Sailing Holland

What comes to mind when someone mentions Holland? Tulips, canals, famous artists? For us, today, it meant sailing. After helping the small crew raise three huge sails, we felt our three-masted schooner rock gently underfoot. Soon we were scooting briskly downwind with a following sea. Texel, here we come!

Texel is an island north of Holland, bordering the North Sea, where we are spending the night. “We” is a group of four girlfriends from the Washington DC area who decided this is the best way to see Holland in the spring. We first spent two days touring Amsterdam and are now embarked on an 8-day “Bike-and-Sail” on board the Mare fan Fryslan with eight other adventurous tourists. It’s our 3rd night on board. We’ve biked one day and sailed one day. Tomorrow, we face strong winds in a bike tour of this island that seems owned by the sheep. Stay tuned. See captions below. (I’m doing this post by phone so please forgive any typos.)
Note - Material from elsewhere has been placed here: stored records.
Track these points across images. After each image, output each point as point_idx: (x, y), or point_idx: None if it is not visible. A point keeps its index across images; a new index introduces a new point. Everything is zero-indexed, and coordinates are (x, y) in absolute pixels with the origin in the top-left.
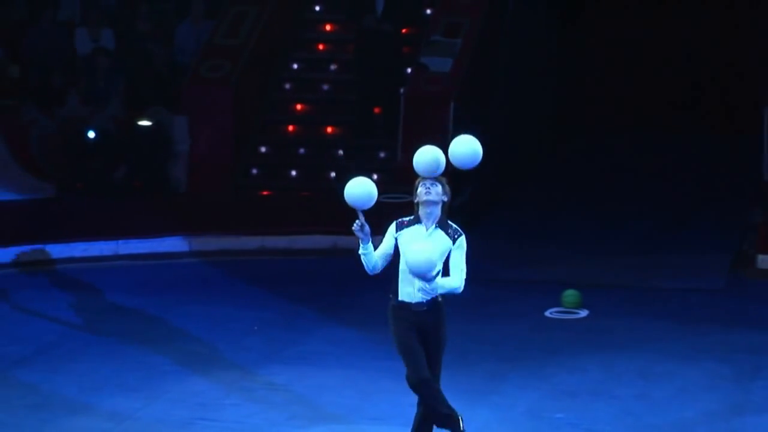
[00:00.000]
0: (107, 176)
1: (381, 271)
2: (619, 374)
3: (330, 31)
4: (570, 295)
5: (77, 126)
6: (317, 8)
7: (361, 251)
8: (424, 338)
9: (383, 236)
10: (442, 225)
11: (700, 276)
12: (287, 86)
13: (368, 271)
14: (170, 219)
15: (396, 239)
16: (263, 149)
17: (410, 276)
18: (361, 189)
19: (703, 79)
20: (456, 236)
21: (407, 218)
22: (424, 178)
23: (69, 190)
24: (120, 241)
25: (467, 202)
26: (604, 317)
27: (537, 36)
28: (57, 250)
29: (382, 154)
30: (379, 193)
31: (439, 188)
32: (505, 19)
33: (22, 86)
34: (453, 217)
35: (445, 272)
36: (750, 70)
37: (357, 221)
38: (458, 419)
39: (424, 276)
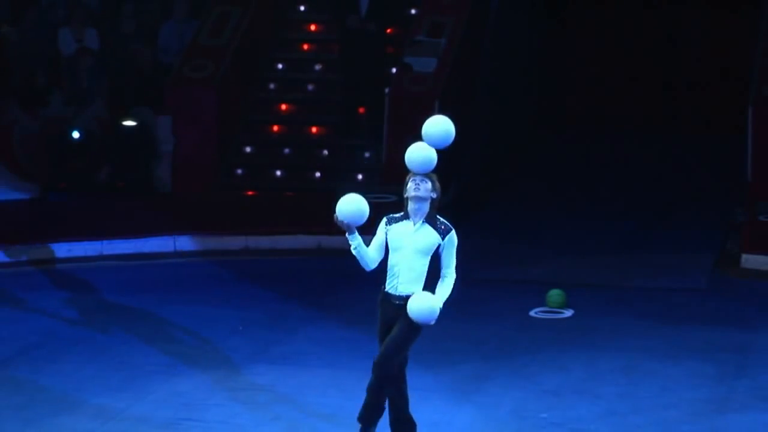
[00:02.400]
0: (91, 176)
1: (378, 265)
2: (603, 373)
3: (314, 31)
4: (554, 294)
5: (61, 126)
6: (302, 8)
7: (352, 245)
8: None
9: (372, 235)
10: (429, 220)
11: (684, 275)
12: (272, 86)
13: (365, 267)
14: (155, 219)
15: (386, 233)
16: (248, 149)
17: (396, 270)
18: (352, 206)
19: (689, 77)
20: (446, 232)
21: (397, 214)
22: (415, 174)
23: (52, 191)
24: (104, 242)
25: (451, 202)
26: (588, 317)
27: (521, 34)
28: (41, 251)
29: (366, 154)
30: (364, 194)
31: (429, 185)
32: (489, 17)
33: (4, 86)
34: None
35: (434, 267)
36: (736, 69)
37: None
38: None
39: (427, 323)
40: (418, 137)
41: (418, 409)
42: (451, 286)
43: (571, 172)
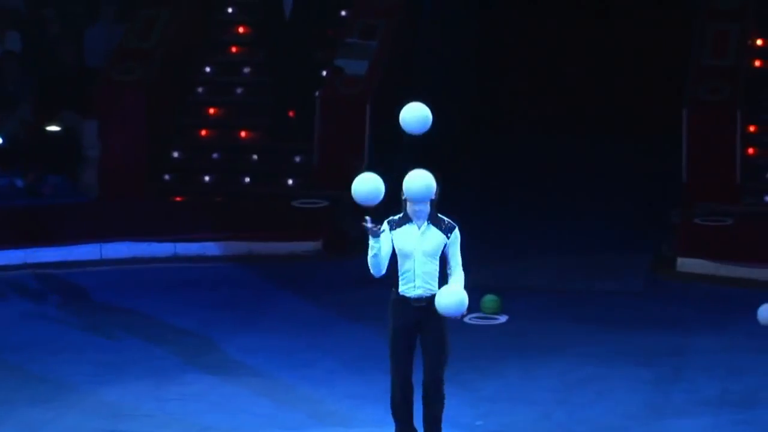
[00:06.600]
0: (16, 182)
1: (386, 271)
2: (539, 379)
3: (243, 34)
4: (489, 301)
5: None
6: (230, 10)
7: (371, 251)
8: (423, 336)
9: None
10: (434, 221)
11: (620, 278)
12: (200, 90)
13: (376, 273)
14: (81, 226)
15: (391, 238)
16: (176, 154)
17: (409, 275)
18: (368, 185)
19: (625, 78)
20: (450, 230)
21: (396, 217)
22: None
23: None
24: (29, 250)
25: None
26: (524, 321)
27: (454, 36)
28: None
29: (297, 158)
30: (295, 199)
31: None
32: (421, 19)
33: None
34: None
35: (442, 266)
36: (670, 71)
37: (368, 221)
38: None
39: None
40: (349, 139)
41: (352, 416)
42: (462, 282)
43: (506, 174)
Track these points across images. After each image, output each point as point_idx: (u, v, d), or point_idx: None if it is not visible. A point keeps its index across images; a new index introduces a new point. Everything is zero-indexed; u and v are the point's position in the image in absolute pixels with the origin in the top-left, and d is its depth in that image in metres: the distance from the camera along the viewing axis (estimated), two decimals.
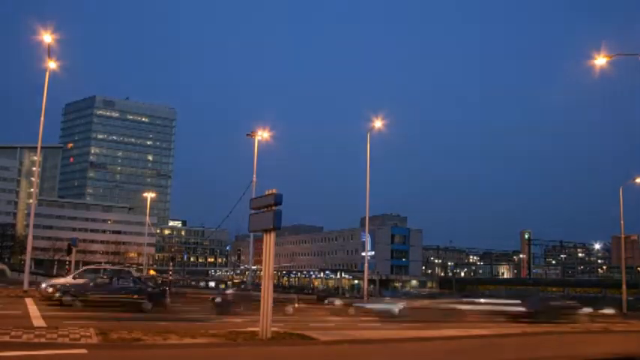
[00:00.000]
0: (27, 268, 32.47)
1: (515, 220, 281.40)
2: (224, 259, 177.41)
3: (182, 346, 11.35)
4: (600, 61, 25.51)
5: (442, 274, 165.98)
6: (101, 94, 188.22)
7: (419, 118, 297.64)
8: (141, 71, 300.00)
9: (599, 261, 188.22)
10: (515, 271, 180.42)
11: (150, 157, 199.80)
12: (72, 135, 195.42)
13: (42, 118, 32.13)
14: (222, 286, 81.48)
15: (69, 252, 42.94)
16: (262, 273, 12.95)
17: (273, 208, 12.49)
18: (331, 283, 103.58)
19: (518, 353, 14.05)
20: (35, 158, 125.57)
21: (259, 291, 22.06)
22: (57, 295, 23.39)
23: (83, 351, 10.04)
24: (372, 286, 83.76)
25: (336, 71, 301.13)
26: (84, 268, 30.60)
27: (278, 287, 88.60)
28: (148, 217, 78.53)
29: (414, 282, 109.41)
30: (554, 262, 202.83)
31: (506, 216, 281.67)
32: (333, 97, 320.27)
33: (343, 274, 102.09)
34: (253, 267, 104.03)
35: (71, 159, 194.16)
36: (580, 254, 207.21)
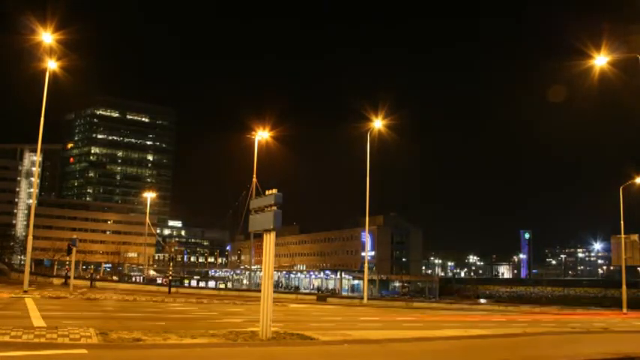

Andrea, Susan, June and I prepare to board the boat. We took a tram and then a bus from our hotel to the dock, in Saturday crowds, muscling our luggage the whole way.
This 177′ boat was originally a cargo ship. With 14 cabins, it can fit more than 22 passengers but has only 14 on this trip, its maiden voyage of the year. (Read more about the boat here.)
Our touring group includes people from the UK, Canada, Singapore and the US. Our guide Tom (center front) is Dutch. Naturally! (I’m missing from this photo because I’m taking it.)
We boarded the boat in Amsterdam and are now on Texel Island.
During our 1st day on board, we got acquainted with our 7-speed bikes, lined up here next to the boat awaiting their first excursion
Our first stop was the town of Volendam, a Catholic holdover from the days of the Protestant Reformation. Like other countries in Europe, there is so much history here from both religious wars and world wars.
On our 2nd day, we arrived by bike in the charming town of Hoorn just in time to join the local population in the square on a sunny Easter Sunday.
Biking is a form of transportation more than a sport in Holland And it’s not only young people. This white-haired man is pushing something large.
Susan is wearing the bright yellow vest because she played sweep, taking the back, on our 1st bike ride.
See the 2nd house from the right? How it’s leaning forward? Dutch homes are often built deliberately this way. Some say it’s to help move furniture to upper floors. Some, to help rain fall off the roof
Some, to make the house look bigger.
We’ve gone through three locks so far and passed by a 30-mile-wide dam. The Dutch sure know how to manage water.
We hoisted three of the boat’s four sails today. It wasn’t easy.
Here, Susan is trying to help me by adding her weight to mine to get the crank to move. The higher up the sail went, the harder it was to raise.
David from Canada, Nikki from the U.K. and Randy from Georgia join me in admiring the sails aloft. (My hands are still on the crank.)
After we raised the sails, we also helped to trim them. They are such big sails, it took several people on the line – including First Mate Marvin, in the black hat.
Evenings on board are spent playing cards in the dining area…
….or visiting in the bar…
…or enjoying the hot tub. (I’ve never seen a hot tub on a sailing vessel before!)
Tonight, on the island of Texel. We expect to see a lot more sheep as the boat heads south.

5 thoughts on “Sailing Holland

  1. Have a wonderful experience, Mary! You have an adventurous spirit and a strong constitution. But raising that sail requires some help!